Volume 28, Issue 1 (January 1983)
Proficiency Testing in Forensic Toxicology: A Feasibility Study
This study has shown that a national proficiency testing program in forensic toxicology is feasible. Samples that resemble typical case specimens were prepared and shipped to approximately 100 laboratories. Participation varied between 61 and 73%. Tissue samples obtained from laboratory animals can be used to simulate those encountered by forensic toxicologists. This has been demonstrated using liver homogenates from animals administered pentobarbital and methaqualone and propoxyphene and acetaminophen. There was a large coefficient of variation however, for the quantitation of acetaminophen in liver. The qualitative data obtained during the course of this study showed a very low incidence of false positives.
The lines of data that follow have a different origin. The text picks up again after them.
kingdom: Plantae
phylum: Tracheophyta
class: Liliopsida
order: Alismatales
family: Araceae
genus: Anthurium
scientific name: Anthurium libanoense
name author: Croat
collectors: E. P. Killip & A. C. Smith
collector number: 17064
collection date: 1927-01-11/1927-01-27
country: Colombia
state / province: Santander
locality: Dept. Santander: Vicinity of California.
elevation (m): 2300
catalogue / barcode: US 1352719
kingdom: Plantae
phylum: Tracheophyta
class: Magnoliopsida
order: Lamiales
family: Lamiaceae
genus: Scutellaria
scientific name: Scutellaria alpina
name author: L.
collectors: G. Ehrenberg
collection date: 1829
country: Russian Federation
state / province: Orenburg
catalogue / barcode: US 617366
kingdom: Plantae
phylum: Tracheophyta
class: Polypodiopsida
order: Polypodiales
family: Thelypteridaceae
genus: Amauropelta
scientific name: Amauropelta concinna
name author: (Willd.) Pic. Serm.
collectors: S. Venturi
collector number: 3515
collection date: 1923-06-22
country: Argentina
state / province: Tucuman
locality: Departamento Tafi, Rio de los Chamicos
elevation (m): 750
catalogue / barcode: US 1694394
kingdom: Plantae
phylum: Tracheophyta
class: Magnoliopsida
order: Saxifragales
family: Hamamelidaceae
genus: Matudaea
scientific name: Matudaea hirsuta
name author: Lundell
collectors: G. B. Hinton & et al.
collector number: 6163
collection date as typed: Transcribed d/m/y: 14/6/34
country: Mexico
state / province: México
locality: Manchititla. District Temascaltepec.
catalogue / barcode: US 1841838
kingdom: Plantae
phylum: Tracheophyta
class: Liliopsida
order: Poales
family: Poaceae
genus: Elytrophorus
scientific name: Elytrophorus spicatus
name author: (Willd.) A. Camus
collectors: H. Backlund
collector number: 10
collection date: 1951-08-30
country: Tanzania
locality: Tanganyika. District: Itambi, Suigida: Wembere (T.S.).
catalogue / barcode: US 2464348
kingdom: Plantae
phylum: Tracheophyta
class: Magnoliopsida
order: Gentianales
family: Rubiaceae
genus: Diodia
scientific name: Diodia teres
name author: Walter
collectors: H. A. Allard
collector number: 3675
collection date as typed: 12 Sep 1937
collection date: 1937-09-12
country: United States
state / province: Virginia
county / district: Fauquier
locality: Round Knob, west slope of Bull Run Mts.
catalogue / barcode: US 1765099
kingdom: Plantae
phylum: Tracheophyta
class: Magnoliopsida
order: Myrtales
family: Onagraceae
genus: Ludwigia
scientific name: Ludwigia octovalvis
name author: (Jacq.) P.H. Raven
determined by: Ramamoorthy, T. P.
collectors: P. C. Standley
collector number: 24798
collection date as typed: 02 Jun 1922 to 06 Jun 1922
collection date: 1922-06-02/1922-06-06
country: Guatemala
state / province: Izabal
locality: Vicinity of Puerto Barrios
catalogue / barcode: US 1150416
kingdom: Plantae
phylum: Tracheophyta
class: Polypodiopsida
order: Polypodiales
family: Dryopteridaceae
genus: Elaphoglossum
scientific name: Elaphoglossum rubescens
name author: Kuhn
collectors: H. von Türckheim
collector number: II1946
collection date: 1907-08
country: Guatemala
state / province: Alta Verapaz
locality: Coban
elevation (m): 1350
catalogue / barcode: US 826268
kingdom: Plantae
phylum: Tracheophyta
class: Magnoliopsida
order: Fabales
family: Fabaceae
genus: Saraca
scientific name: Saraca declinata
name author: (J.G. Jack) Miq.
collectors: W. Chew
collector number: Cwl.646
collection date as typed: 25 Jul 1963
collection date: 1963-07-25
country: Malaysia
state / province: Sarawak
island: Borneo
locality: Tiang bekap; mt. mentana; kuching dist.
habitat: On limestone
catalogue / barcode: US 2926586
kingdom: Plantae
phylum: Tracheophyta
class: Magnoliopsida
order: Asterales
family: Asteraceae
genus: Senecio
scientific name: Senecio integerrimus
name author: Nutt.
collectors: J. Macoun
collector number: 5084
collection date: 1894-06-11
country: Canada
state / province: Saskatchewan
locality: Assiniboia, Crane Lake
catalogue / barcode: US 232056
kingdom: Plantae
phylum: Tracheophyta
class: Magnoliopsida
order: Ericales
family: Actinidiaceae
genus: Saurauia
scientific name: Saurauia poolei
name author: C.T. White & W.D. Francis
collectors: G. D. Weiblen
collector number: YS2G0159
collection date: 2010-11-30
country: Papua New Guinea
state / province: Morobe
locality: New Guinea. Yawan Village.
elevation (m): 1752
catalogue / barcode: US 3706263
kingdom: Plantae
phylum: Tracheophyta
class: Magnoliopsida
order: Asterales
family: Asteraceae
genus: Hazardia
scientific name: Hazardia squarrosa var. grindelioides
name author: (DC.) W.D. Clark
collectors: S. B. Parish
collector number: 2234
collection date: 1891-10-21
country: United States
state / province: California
However, there was a disappointingly low percentage of positive responses for (a) low concentrations of secobarbital and (b) the opiate narcotics (morphine and codeine) in blood, despite the fact that sensitive immunoassay procedures are available for detecting these particular compounds in blood samples. The quantitative determination of drugs and metabolites, other than ethanol, shows wide interlaboratory variation. This variation is presumably not a result of the use of different analytical techniques, since gas liquid chromatography was used by the majority of participants to quantitate drugs and metabolites. Forensic toxicologists are willing to participate in a voluntary proficiency testing program conducted by an independent agency. The performance data developed in this study can serve as a baseline for current forensic toxicology laboratory functional capability in the assessment of future changes and improvements in analytical forensic toxicology.